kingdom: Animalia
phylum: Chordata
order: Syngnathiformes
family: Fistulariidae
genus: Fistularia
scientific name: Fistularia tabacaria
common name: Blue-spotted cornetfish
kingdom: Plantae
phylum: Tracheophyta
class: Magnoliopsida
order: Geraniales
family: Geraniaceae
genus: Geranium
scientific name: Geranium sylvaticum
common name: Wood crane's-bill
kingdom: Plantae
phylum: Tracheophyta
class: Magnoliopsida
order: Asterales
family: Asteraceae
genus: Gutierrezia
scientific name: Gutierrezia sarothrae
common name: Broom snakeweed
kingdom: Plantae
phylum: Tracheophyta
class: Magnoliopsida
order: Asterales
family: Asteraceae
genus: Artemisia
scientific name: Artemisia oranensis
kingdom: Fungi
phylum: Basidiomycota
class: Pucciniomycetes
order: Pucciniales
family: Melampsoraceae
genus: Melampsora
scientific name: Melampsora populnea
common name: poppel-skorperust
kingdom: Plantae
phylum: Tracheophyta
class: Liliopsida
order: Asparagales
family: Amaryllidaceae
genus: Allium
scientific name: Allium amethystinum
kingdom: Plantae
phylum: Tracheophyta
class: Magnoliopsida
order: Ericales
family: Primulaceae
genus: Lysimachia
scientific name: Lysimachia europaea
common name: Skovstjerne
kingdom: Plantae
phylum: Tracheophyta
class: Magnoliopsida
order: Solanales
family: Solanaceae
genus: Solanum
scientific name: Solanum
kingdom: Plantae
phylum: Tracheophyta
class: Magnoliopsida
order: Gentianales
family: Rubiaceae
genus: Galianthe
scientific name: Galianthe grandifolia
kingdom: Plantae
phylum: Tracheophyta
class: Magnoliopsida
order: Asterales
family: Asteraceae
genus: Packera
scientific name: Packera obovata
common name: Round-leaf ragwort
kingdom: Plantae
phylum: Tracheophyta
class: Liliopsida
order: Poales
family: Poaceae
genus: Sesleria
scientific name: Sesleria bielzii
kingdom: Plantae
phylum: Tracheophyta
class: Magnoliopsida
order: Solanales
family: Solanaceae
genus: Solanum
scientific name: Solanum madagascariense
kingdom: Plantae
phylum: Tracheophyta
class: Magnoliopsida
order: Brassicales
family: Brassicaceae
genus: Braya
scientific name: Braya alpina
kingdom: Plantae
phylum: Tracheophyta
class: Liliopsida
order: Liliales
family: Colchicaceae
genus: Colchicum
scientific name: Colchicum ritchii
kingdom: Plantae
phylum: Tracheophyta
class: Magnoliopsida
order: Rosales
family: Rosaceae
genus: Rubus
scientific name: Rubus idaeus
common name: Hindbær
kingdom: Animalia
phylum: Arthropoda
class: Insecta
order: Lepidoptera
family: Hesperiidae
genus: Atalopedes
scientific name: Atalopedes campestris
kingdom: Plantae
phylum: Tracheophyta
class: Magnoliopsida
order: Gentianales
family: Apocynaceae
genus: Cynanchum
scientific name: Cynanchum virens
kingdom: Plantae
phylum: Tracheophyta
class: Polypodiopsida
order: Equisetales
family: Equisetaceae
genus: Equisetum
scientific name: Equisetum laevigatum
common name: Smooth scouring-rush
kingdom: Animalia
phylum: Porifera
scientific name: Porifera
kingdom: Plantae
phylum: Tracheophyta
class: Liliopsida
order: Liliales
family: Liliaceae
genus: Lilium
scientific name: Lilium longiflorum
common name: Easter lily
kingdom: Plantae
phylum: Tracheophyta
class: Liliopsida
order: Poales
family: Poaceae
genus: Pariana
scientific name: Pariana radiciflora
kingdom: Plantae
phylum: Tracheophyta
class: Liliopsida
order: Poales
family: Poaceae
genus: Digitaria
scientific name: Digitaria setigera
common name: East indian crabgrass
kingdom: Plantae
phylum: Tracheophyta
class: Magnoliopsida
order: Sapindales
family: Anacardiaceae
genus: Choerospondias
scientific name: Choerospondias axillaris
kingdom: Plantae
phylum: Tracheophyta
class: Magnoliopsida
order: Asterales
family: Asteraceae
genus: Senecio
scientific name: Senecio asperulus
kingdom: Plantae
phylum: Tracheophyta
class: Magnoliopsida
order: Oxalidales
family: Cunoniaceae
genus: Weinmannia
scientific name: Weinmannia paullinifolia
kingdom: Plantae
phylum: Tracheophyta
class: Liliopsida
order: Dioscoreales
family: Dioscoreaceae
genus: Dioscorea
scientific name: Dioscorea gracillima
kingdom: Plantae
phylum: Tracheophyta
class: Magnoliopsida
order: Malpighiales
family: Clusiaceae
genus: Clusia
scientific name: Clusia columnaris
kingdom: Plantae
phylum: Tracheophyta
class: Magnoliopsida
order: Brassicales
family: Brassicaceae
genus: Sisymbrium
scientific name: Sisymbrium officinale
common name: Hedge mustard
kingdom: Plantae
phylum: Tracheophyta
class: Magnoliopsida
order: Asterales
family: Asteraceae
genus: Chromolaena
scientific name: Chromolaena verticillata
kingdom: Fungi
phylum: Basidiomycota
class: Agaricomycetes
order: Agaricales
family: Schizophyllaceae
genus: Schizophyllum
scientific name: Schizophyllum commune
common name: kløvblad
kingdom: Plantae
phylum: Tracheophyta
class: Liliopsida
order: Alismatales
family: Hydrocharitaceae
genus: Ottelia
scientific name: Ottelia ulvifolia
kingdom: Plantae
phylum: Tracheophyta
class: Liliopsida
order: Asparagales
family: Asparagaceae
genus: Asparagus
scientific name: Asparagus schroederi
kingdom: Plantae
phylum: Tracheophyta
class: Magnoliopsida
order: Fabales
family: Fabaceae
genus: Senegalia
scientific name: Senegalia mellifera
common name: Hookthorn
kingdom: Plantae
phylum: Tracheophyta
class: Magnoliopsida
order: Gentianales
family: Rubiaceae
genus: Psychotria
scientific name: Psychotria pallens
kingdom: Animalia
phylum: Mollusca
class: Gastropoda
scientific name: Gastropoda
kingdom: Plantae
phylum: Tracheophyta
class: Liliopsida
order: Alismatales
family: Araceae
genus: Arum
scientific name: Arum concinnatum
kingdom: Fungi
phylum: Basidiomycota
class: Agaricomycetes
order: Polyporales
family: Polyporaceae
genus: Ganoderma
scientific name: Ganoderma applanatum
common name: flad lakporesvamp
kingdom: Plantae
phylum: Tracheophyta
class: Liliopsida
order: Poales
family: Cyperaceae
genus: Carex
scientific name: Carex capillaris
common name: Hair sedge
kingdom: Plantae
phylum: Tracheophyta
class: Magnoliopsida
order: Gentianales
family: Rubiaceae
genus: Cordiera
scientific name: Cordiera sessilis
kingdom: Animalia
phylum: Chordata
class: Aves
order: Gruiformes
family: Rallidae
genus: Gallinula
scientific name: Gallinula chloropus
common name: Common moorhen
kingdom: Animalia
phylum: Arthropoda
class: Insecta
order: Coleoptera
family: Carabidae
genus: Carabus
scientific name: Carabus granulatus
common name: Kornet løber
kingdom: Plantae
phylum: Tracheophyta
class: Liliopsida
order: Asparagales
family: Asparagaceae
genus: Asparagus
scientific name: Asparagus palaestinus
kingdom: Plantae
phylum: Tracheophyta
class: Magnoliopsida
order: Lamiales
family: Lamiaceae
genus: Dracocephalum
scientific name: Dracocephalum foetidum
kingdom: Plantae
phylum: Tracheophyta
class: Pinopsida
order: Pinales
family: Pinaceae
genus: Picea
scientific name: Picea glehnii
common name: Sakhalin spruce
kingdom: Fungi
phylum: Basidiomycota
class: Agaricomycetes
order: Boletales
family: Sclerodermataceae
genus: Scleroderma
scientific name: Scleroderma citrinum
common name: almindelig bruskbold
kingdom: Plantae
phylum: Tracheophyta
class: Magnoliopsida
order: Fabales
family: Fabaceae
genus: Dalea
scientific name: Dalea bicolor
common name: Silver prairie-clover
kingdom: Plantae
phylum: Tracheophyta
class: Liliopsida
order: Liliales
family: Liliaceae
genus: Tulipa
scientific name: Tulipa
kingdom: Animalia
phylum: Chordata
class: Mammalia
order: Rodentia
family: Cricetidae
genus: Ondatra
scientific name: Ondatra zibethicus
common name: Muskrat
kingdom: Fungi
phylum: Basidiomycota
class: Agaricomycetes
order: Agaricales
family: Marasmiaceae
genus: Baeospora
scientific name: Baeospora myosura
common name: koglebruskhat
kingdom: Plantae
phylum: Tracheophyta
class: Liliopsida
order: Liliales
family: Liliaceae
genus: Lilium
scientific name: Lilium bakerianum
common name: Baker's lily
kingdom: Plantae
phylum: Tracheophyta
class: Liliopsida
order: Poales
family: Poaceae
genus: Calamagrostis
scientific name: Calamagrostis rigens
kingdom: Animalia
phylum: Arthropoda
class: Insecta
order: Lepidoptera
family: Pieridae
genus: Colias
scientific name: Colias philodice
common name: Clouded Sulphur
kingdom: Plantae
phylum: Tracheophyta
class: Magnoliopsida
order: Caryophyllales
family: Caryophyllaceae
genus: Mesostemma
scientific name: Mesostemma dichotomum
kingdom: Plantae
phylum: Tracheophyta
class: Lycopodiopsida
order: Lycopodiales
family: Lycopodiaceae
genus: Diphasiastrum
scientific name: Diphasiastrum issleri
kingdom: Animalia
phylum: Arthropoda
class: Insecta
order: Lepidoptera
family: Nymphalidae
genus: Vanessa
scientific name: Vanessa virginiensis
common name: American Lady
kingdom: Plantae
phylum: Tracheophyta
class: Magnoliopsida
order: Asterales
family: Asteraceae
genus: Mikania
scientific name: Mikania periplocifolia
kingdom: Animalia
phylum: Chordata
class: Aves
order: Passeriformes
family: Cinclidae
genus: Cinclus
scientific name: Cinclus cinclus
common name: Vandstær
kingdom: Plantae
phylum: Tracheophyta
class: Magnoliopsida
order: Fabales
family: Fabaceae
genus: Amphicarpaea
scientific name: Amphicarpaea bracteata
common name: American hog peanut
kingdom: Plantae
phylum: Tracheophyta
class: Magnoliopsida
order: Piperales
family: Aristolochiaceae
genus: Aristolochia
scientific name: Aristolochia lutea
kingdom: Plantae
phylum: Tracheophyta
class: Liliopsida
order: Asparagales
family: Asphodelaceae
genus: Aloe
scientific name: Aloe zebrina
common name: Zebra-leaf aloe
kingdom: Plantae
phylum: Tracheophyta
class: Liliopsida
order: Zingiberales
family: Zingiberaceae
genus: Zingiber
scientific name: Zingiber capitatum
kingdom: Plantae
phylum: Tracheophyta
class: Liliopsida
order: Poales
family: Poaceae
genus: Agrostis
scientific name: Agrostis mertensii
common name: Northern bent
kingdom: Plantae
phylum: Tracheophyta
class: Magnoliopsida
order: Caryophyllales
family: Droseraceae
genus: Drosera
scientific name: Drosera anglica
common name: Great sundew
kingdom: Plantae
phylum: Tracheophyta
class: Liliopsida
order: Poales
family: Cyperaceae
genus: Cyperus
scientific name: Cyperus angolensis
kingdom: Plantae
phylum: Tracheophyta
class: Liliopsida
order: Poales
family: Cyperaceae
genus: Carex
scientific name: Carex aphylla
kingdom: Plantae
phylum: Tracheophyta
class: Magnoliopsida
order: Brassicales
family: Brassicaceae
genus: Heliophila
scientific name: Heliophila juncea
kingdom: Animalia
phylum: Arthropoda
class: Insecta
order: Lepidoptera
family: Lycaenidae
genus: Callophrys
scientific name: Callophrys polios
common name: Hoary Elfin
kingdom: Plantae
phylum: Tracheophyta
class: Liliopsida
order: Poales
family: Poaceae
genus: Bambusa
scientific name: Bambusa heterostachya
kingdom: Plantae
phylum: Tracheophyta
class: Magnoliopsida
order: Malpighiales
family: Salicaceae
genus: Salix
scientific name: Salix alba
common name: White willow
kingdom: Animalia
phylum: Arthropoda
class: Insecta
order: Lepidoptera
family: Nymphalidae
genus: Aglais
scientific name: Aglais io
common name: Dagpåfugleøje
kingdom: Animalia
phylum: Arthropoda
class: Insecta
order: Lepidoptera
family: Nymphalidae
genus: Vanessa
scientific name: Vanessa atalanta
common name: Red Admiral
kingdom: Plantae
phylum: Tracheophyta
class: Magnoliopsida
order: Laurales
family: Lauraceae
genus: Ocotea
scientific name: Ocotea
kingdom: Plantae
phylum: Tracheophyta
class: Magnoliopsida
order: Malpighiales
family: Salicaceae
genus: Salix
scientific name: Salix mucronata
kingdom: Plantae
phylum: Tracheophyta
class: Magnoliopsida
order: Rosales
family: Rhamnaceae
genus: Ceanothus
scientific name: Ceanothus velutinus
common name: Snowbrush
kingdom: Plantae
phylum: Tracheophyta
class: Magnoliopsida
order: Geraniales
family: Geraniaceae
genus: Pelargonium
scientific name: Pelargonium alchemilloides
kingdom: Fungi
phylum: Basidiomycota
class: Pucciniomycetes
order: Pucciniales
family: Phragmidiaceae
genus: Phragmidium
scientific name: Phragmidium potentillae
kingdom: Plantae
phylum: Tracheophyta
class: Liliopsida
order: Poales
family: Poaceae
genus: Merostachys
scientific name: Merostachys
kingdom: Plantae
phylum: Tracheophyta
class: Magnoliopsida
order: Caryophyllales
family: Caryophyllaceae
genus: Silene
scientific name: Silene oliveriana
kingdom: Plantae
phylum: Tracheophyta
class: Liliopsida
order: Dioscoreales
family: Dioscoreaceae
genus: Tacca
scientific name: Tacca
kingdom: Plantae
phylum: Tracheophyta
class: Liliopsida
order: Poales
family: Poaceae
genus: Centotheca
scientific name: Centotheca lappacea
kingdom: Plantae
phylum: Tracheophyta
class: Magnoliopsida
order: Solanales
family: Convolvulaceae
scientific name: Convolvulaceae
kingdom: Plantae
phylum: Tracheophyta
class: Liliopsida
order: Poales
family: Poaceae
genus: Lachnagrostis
# # # # #
» What the exercise asks
Present the data lines as a Markdown table with the columns No. and Text, starting at the line containing "common name: Clouded Sulphur" and ending at the line containing "genus: Mikania". Include both of those lines, number each line in order, and omit blank lines.

» Answer below
| No. | Text |
|---|---|
| 1 | common name: Clouded Sulphur |
| 2 | kingdom: Plantae |
| 3 | phylum: Tracheophyta |
| 4 | class: Magnoliopsida |
| 5 | order: Caryophyllales |
| 6 | family: Caryophyllaceae |
| 7 | genus: Mesostemma |
| 8 | scientific name: Mesostemma dichotomum |
| 9 | kingdom: Plantae |
| 10 | phylum: Tracheophyta |
| 11 | class: Lycopodiopsida |
| 12 | order: Lycopodiales |
| 13 | family: Lycopodiaceae |
| 14 | genus: Diphasiastrum |
| 15 | scientific name: Diphasiastrum issleri |
| 16 | kingdom: Animalia |
| 17 | phylum: Arthropoda |
| 18 | class: Insecta |
| 19 | order: Lepidoptera |
| 20 | family: Nymphalidae |
| 21 | genus: Vanessa |
| 22 | scientific name: Vanessa virginiensis |
| 23 | common name: American Lady |
| 24 | kingdom: Plantae |
| 25 | phylum: Tracheophyta |
| 26 | class: Magnoliopsida |
| 27 | order: Asterales |
| 28 | family: Asteraceae |
| 29 | genus: Mikania |